Jamieson studies machine learning, but wanted to construct a practical implementation of a process called active ranking on an iPad, so he built the Beer Mapper. How it works: The app presents two different beers; the user taps on the one that he or she prefers. After a few iterations of this, the app builds a “heat map” of beer styles by user preference. This should, in theory, be able to then recommend beers from the database that correspond to those calculated preferences.

Constructing the mapper involved a number of steps. First, Jamieson collected the reviews for about 10,000 beers (each beer must have at least 50 reviews) on RateBeer.com. He had his software parse each review and weight a series of key words that would (ostensibly) accurately describe the beer. Each set of keywords was turned into a vector that represented the beer as a whole, then the software looked for the nearest neighbors in Euclidian distance for each beer vector. The next bit is a bit tricky to understand, but Jamieson basically had his software plot out each beer onto a two-dimensional space, then looked at how “close” three beers were to each other. Doing so allowed him to delineate where one beer style ends and another begins. He did not follow the style descriptors used by RateBeer (because style guides can be notoriously misleading), but let the data dictate where the lines of demarcation would lie.

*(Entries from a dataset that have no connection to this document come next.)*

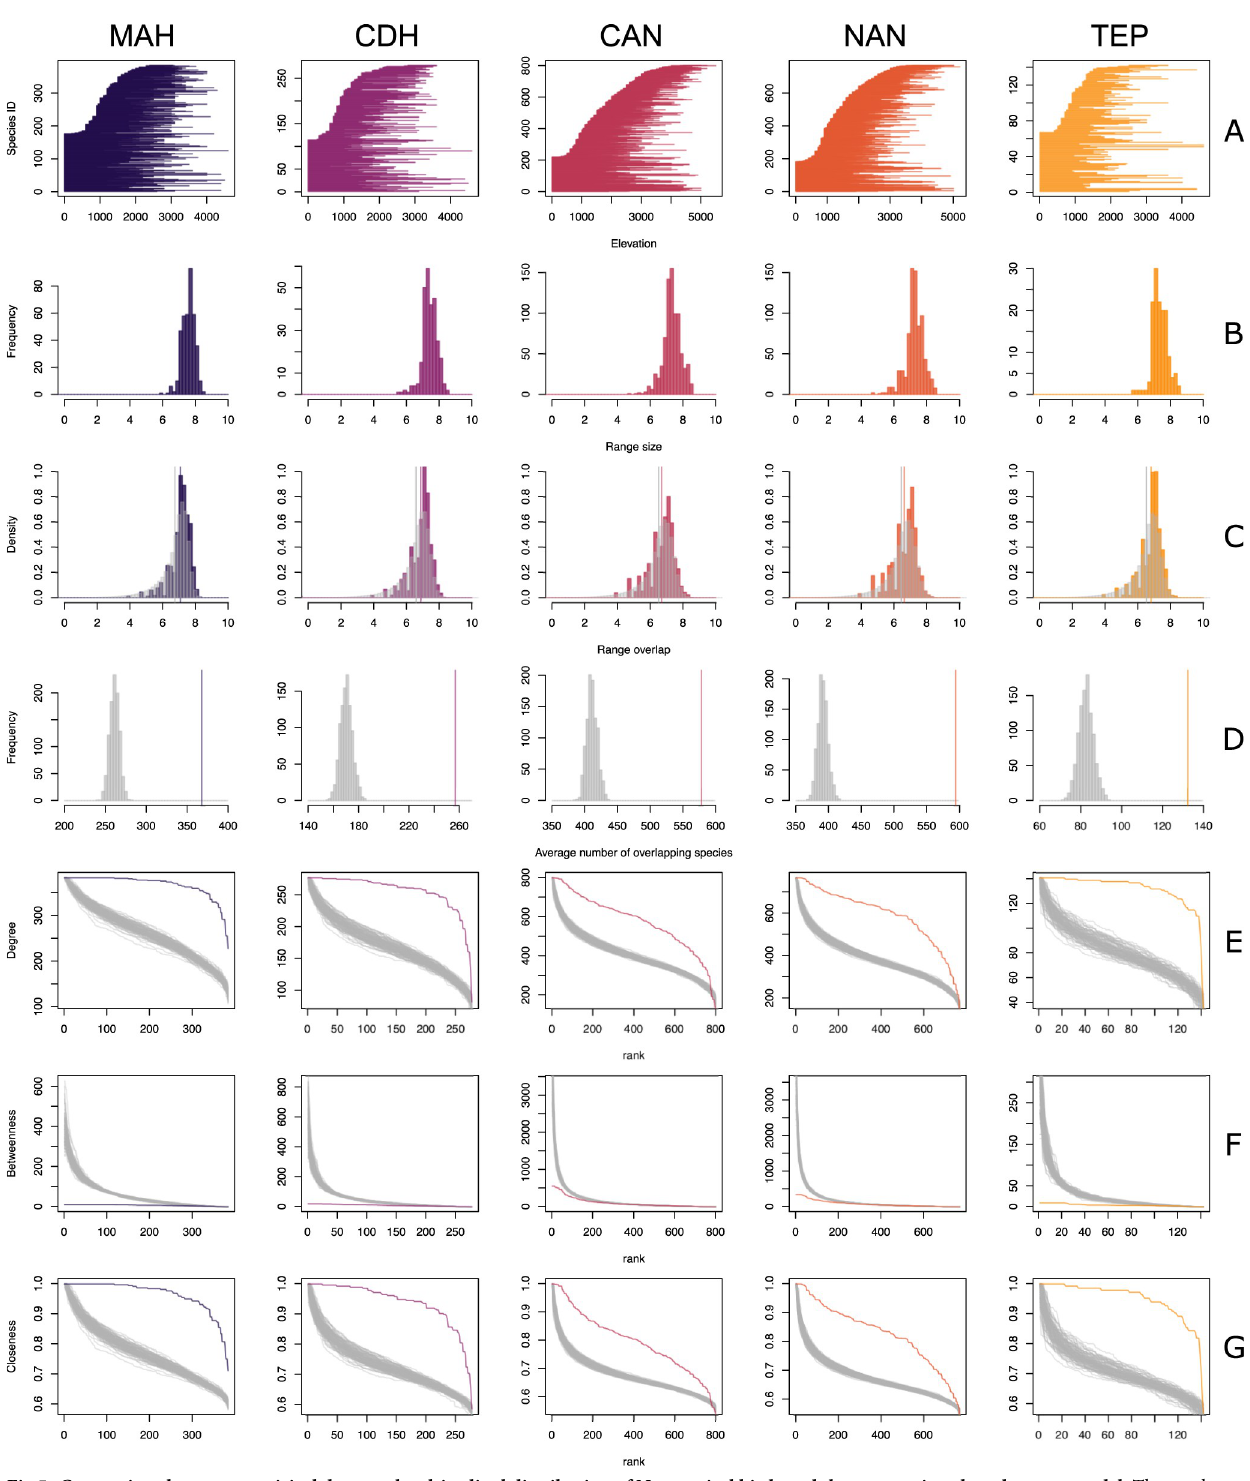
Fig 5. Comparison between empirical data on the altitudinal distribution of Neotropical birds and the expectations based on our model. The results showed are of simulations without truncation. Locations are: Madrian Highlands (MAH) (N = 384 species), Chiriquı´-Darie´n Highlands (CDH) (N = 278 species), Central Andes (CAN) (N = 801 species), Northern Andes (NAN) (N = 768 species), and Tepuis (TEP) (N = 142 species): (A) altitudinal distribution of the species in each location, ranked according to the lowest limit to facilitate visualization; (B) altitudinal range size distribution; (C) altitudinal range overlap distribution (gray histogram indicates the expectation of the range overlap distribution based on 100 model simulations using mean and standard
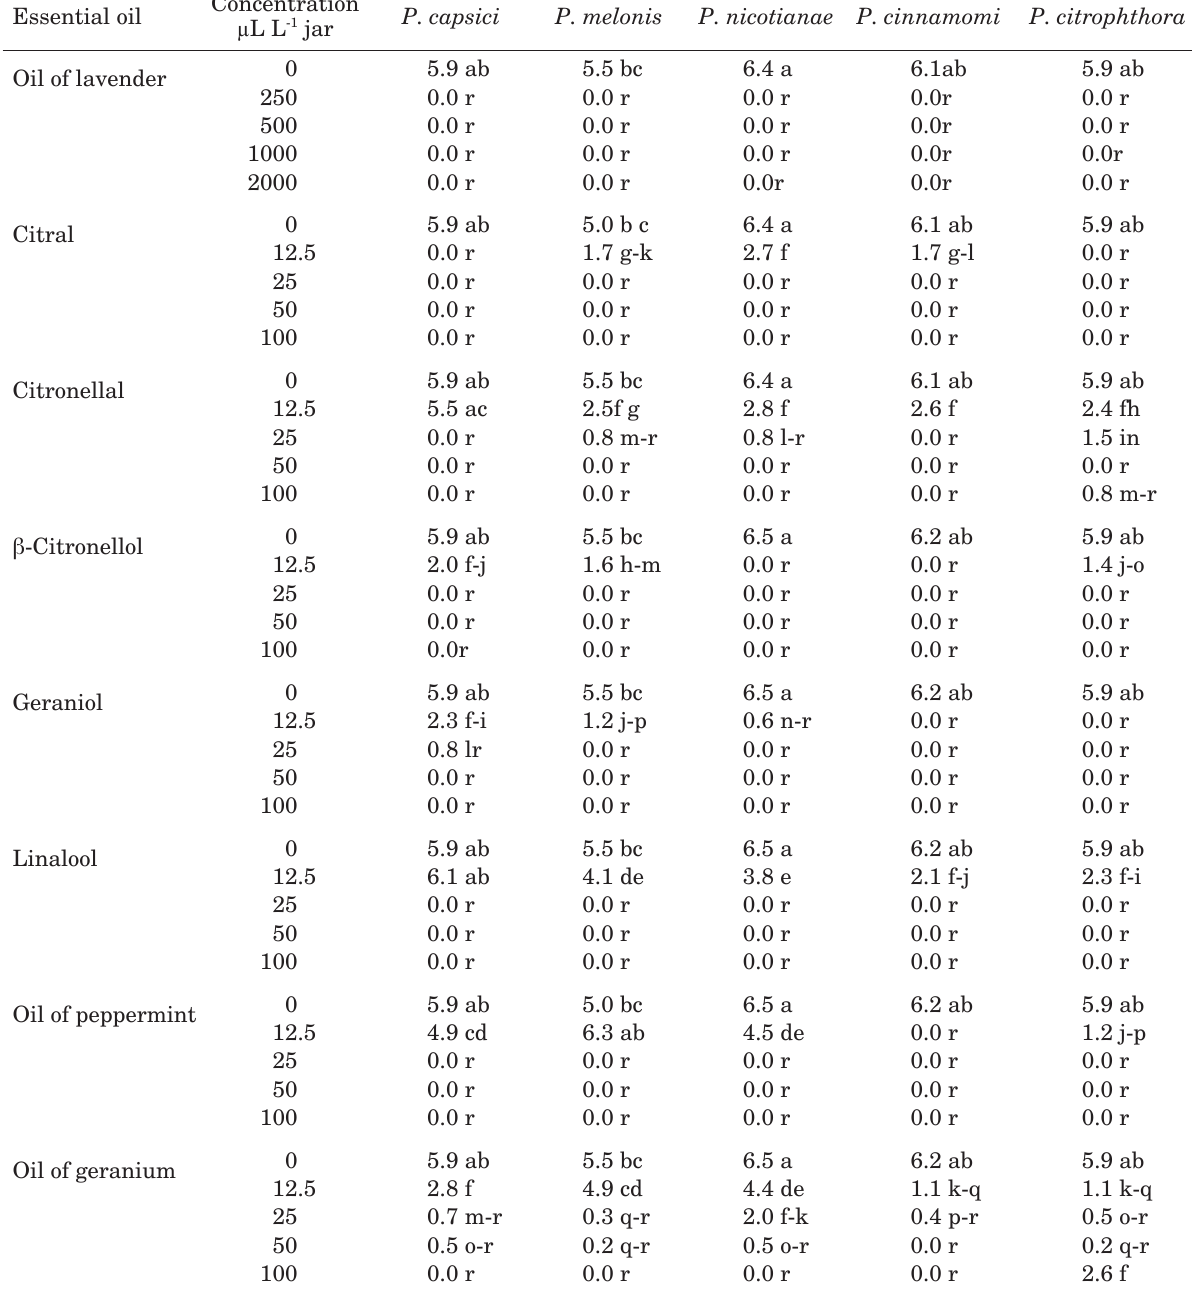
Table 4. Mean colony growth rates (mm day -1 ) (fumigant effect) for different Phytophthora spp. exposed to different essential oils a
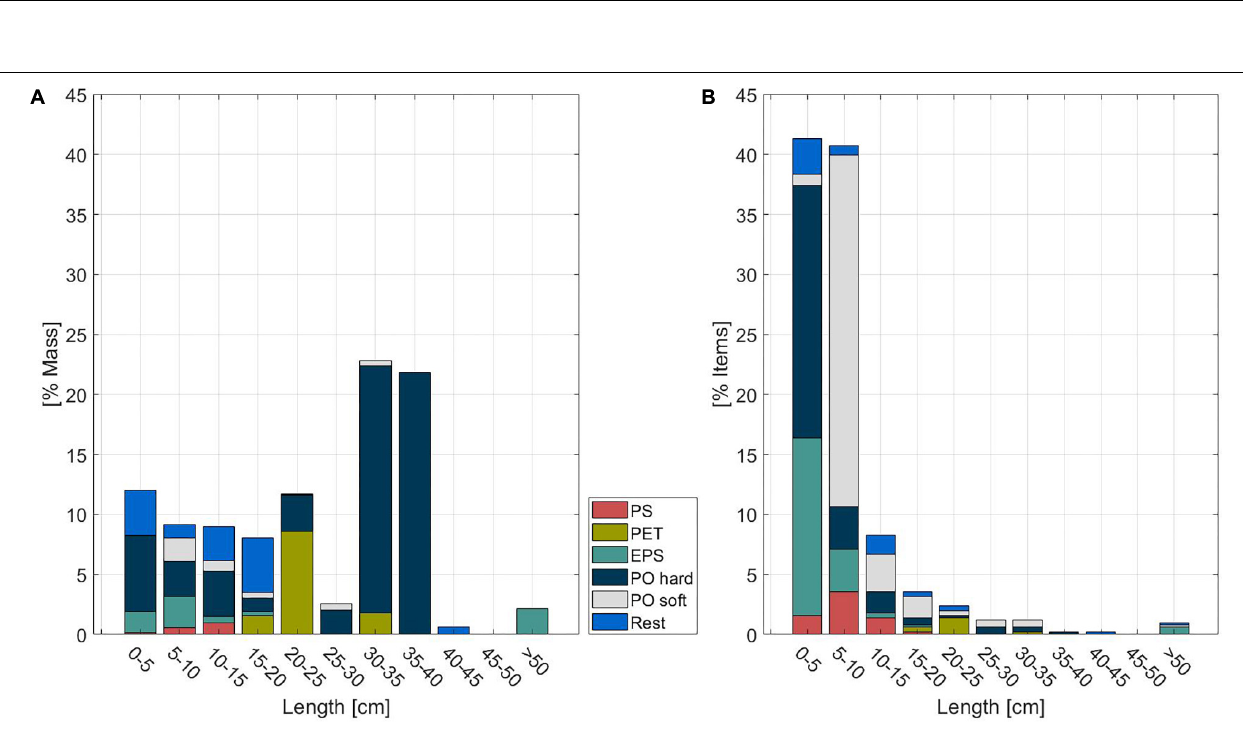
Frontiers in Marine Science |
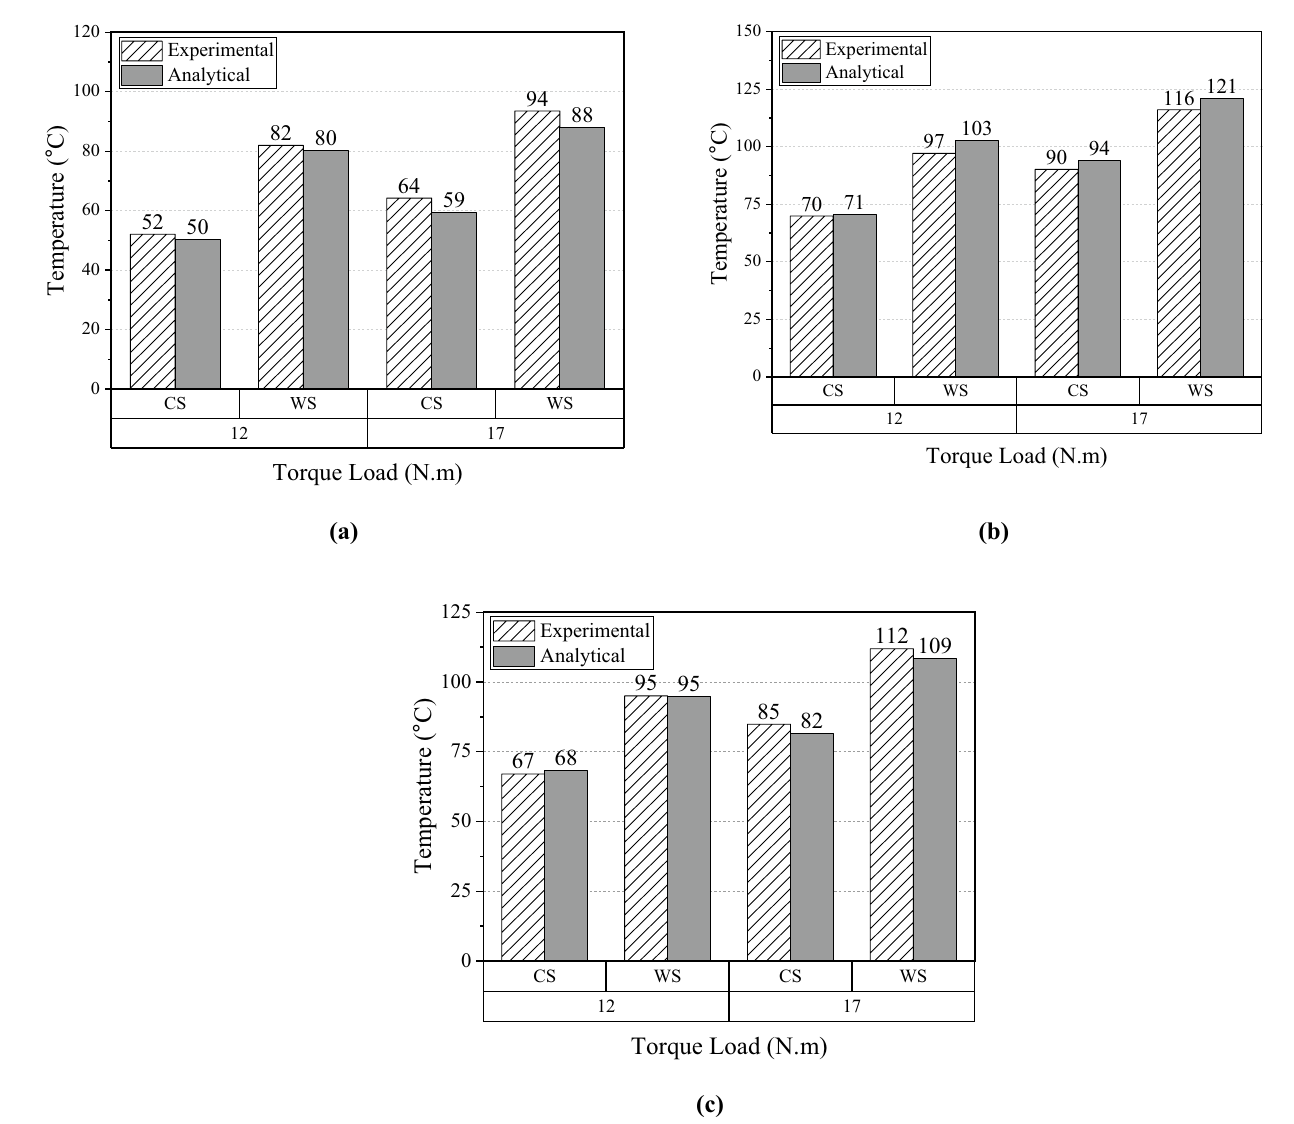
Figure 12. Temperature comparisons at different locations under 1200 RPM with various loads and CS and WS operating conditions. ( a ) DR pulley surface at outer radii. ( b ) DN pulley surface at outer radii. ( c ) Belt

Jamieson then overlaid bitterness data (IBUs), color (SRM data) and “maltiness” (amount of unfermented sugar in the beer by comparing final gravity to original gravity) onto the spatial map of beer styles. This is where I get a bit skeptical, to be honest, because two of those criteria — bitterness and maltiness — have data values that don’t necessarily correlate well with drinker experience. And bitterness doesn’t correlate with “hoppiness;” problematic because I know a number of beer drinkers who don’t mind a bitter beer, but can’t stand a really grassy or resinous hop-bomb. To be fair, Jamieson does admit that the “maltiness” value is somewhat dubious, and the various keyword weightings should help address the hop-bomb category.

A heat map shows which styles of beer a user prefers. Yellow means more preferred, orange less.

BeerMapper Preferences

A heat map shows which styles of beer a user prefers. Yellow means more preferred, orange less.

In any case, the app isn’t for public use. As Jamieson says on his website, it’s not intuitive enough for the average user. Guess you’re stuck asking the bartender for recommendations.